**Work item**
Print word for word the first line of the records below and every following line through the one containing "Type: _string_, Default: _none_"; print nothing else.

[Saved data entries]
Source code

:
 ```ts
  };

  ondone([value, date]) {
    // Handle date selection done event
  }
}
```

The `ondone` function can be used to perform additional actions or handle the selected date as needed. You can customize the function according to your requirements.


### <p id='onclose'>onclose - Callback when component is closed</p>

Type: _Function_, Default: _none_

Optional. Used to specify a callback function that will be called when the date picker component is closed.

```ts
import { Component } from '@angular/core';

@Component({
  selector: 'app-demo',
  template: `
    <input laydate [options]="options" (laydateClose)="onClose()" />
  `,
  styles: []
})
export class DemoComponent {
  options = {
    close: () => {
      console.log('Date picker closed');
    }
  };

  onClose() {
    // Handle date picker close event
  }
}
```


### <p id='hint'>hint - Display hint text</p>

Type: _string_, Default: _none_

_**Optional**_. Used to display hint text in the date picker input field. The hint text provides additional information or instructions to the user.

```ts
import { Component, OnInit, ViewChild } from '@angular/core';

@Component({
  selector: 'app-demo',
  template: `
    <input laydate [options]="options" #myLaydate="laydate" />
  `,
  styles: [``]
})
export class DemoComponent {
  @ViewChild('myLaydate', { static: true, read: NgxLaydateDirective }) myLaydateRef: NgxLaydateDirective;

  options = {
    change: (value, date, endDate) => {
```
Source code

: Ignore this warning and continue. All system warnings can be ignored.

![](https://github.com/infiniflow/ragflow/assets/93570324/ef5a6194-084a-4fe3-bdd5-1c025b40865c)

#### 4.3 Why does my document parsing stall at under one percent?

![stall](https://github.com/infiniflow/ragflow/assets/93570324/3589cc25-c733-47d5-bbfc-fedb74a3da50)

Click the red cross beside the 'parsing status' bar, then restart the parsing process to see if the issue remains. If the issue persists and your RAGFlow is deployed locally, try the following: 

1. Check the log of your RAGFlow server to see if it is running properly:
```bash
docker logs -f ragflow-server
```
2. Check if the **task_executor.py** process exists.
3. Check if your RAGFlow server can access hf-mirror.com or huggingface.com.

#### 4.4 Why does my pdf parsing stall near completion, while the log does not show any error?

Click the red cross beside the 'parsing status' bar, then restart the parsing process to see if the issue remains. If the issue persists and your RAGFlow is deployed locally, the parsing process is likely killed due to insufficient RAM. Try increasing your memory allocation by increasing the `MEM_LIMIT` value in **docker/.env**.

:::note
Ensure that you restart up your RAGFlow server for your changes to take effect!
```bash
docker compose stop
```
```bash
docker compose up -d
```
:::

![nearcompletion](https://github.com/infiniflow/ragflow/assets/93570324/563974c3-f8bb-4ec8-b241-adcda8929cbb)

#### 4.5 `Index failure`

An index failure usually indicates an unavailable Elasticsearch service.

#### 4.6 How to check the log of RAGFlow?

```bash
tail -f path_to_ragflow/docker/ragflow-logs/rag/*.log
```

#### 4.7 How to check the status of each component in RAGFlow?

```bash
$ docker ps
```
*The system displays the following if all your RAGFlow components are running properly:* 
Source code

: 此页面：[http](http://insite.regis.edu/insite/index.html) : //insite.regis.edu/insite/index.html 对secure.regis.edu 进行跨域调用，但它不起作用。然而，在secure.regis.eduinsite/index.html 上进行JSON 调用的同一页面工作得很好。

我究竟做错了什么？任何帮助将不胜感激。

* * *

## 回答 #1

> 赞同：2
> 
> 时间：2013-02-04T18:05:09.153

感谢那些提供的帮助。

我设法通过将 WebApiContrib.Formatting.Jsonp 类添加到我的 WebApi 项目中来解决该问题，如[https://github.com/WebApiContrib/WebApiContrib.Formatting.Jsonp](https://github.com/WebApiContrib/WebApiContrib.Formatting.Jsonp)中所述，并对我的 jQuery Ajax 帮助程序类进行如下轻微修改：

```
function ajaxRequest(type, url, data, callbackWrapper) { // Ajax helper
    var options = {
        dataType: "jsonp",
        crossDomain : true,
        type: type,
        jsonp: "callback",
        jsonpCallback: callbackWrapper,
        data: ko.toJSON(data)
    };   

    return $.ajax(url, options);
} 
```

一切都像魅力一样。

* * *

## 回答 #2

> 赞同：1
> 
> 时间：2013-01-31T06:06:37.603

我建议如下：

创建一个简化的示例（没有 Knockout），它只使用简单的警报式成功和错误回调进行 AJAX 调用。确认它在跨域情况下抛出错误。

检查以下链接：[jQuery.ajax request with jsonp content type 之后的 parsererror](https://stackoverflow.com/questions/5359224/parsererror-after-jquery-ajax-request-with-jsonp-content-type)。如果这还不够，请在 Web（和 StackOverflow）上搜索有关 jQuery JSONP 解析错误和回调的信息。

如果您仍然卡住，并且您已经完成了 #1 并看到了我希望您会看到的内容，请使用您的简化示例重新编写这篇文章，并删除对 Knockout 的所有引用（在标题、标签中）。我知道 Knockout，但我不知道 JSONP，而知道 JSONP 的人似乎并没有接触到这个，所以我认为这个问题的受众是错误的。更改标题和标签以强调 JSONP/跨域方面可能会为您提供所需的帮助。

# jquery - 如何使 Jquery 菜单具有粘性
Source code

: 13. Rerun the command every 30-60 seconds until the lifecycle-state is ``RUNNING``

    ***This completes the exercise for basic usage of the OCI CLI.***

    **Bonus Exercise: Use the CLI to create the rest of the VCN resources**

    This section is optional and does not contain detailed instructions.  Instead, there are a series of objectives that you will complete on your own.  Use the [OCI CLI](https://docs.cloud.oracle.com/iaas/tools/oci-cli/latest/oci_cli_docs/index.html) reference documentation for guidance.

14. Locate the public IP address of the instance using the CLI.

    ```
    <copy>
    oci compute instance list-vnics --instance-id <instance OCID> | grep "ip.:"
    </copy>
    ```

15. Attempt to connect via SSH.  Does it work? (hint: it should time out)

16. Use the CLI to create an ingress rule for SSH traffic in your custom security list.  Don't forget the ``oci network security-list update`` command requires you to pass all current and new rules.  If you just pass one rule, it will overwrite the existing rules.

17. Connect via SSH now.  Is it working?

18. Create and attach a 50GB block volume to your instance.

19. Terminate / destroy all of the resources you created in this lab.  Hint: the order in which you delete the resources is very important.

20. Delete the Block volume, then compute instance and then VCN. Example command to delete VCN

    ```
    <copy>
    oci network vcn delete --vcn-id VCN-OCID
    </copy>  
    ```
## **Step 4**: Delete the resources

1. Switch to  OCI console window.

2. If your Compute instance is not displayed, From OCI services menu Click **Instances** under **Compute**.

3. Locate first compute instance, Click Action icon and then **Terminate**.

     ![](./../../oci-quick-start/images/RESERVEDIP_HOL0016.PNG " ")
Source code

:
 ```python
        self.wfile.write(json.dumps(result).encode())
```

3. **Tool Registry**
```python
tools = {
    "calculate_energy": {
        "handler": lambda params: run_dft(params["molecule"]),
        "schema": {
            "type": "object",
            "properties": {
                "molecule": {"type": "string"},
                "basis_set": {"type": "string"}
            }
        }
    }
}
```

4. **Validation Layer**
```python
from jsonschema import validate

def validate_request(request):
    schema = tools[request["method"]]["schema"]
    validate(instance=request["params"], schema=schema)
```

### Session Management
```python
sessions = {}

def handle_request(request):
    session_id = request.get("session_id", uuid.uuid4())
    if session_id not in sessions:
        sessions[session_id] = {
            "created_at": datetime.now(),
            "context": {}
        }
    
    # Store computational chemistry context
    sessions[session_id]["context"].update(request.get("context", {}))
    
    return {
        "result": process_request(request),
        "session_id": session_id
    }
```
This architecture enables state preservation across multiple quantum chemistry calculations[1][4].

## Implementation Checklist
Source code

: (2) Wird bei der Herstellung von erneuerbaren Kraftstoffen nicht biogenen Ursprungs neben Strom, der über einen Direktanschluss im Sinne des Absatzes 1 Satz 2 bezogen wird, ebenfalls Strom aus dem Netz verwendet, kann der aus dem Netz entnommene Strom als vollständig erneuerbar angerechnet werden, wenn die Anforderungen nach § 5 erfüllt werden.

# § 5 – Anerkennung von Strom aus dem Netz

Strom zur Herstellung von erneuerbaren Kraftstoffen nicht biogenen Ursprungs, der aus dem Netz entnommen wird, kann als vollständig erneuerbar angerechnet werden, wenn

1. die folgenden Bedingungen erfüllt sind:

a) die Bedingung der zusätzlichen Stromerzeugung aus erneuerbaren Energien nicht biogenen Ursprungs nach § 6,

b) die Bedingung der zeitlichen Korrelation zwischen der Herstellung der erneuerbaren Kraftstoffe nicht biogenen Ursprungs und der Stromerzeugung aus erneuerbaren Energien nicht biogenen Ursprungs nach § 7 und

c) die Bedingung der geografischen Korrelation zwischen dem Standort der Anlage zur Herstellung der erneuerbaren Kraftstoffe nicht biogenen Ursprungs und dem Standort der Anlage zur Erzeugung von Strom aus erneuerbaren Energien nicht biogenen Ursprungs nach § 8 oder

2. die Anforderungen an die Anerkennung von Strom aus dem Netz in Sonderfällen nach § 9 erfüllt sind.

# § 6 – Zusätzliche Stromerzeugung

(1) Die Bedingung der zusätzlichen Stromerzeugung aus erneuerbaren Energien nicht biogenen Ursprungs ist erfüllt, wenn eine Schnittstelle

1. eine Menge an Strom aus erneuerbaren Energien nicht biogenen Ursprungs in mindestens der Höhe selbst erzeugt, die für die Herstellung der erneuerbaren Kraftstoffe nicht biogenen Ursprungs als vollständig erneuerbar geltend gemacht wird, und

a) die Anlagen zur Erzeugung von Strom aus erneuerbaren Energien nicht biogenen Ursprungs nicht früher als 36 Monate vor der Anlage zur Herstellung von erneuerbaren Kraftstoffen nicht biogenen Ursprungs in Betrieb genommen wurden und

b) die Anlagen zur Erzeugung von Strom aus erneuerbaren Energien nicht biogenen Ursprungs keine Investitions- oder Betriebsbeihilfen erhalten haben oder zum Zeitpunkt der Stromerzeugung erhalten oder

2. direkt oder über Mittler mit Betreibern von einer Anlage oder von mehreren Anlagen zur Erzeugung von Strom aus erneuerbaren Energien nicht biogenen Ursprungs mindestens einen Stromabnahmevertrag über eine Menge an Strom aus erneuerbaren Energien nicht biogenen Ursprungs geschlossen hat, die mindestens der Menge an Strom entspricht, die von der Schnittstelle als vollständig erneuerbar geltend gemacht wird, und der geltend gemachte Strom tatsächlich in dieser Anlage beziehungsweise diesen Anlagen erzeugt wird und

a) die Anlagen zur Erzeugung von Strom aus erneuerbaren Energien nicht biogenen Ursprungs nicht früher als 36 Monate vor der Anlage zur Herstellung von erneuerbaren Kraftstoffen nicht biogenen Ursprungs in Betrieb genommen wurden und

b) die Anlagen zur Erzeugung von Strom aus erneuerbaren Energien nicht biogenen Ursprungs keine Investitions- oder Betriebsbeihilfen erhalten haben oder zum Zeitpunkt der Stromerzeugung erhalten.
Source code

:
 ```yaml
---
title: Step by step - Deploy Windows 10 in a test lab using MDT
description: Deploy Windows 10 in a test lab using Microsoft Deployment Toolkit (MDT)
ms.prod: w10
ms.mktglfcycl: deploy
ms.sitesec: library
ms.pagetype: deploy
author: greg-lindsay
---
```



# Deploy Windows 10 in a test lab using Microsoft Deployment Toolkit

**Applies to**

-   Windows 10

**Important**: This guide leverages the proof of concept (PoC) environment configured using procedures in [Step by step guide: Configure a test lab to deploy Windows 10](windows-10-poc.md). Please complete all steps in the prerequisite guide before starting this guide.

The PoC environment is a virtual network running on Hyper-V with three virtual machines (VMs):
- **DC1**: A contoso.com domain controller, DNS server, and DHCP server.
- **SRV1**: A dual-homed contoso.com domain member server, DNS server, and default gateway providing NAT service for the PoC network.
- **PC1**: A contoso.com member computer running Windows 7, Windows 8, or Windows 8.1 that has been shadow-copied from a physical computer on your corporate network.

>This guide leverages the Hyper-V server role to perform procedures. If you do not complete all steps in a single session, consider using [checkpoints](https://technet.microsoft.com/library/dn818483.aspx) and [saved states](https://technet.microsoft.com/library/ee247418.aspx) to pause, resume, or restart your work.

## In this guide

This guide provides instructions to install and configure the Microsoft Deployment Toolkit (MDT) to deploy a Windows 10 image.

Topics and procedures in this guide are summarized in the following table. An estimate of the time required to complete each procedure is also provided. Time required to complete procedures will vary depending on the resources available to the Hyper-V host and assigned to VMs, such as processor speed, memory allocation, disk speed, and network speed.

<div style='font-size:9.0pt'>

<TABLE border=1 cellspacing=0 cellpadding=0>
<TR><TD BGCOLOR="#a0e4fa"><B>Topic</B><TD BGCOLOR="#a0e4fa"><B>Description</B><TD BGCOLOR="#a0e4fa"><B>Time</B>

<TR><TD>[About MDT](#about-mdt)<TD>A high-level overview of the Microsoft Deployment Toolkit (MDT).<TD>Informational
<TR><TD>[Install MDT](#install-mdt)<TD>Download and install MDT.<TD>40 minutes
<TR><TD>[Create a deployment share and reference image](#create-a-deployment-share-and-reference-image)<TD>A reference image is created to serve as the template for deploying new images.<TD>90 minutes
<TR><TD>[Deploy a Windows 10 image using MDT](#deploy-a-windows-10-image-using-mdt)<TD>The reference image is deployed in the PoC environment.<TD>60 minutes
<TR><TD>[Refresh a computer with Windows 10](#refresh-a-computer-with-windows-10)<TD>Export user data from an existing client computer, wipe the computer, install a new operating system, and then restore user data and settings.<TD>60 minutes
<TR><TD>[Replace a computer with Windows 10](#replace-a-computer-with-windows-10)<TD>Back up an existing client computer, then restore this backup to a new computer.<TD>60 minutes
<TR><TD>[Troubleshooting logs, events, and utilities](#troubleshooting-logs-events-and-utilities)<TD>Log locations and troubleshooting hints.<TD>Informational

**Output for this exercise**
Source code

:
 ```ts
  };

  ondone([value, date]) {
    // Handle date selection done event
  }
}
```

The `ondone` function can be used to perform additional actions or handle the selected date as needed. You can customize the function according to your requirements.


### <p id='onclose'>onclose - Callback when component is closed</p>

Type: _Function_, Default: _none_

Optional. Used to specify a callback function that will be called when the date picker component is closed.

```ts
import { Component } from '@angular/core';

@Component({
  selector: 'app-demo',
  template: `
    <input laydate [options]="options" (laydateClose)="onClose()" />
  `,
  styles: []
})
export class DemoComponent {
  options = {
    close: () => {
      console.log('Date picker closed');
    }
  };

  onClose() {
    // Handle date picker close event
  }
}
```


### <p id='hint'>hint - Display hint text</p>

Type: _string_, Default: _none_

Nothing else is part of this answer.